Copy the data below word for word, keeping every line unchanged.

-- Start --

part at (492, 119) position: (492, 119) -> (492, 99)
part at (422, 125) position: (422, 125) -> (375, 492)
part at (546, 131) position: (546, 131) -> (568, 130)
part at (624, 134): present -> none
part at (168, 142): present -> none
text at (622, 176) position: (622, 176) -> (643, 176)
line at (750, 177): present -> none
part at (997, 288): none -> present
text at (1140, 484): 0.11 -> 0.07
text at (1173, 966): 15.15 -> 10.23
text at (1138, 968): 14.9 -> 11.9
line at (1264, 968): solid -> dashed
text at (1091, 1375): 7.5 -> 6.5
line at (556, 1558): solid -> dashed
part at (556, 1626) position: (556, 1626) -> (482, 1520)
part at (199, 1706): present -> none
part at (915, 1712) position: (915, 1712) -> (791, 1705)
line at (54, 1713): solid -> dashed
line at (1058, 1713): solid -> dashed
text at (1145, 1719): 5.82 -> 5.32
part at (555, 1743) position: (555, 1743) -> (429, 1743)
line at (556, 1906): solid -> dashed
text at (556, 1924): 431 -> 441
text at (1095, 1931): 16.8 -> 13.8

-- End --

TASK RESULT:
part at (492, 119) position: (492, 119) -> (492, 99)
part at (422, 125) position: (422, 125) -> (375, 492)
part at (546, 131) position: (546, 131) -> (568, 130)
part at (624, 134): present -> none
part at (168, 142): present -> none
text at (622, 176) position: (622, 176) -> (643, 176)
line at (750, 177): present -> none
part at (997, 288): none -> present
text at (1140, 484): 0.11 -> 0.07
text at (1173, 966): 15.15 -> 10.23
text at (1138, 968): 14.9 -> 11.9
line at (1264, 968): solid -> dashed
text at (1091, 1375): 7.5 -> 6.5
line at (556, 1558): solid -> dashed
part at (556, 1626) position: (556, 1626) -> (482, 1520)
part at (199, 1706): present -> none
part at (915, 1712) position: (915, 1712) -> (791, 1705)
line at (54, 1713): solid -> dashed
line at (1058, 1713): solid -> dashed
text at (1145, 1719): 5.82 -> 5.32
part at (555, 1743) position: (555, 1743) -> (429, 1743)
line at (556, 1906): solid -> dashed
text at (556, 1924): 431 -> 441
text at (1095, 1931): 16.8 -> 13.8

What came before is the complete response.